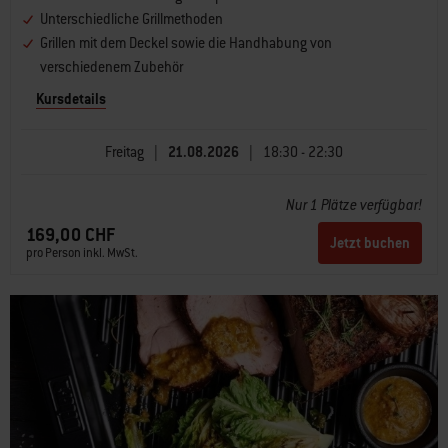
Unterschiedliche Grillmethoden
Grillen mit dem Deckel sowie die Handhabung von
verschiedenem Zubehör
Kursdetails
Freitag
|
21.08.2026
|
18:30 - 22:30
Nur 1 Plätze verfügbar!
169,00 CHF
Jetzt buchen
pro Person inkl. MwSt.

## [To-do item]
Pictures stay out; repeat all the rest of the records exactly.

## [Exercise response]
Unterschiedliche Grillmethoden
Grillen mit dem Deckel sowie die Handhabung von
verschiedenem Zubehör
Kursdetails
Freitag
|
21.08.2026
|
18:30 - 22:30
Nur 1 Plätze verfügbar!
169,00 CHF
Jetzt buchen
pro Person inkl. MwSt.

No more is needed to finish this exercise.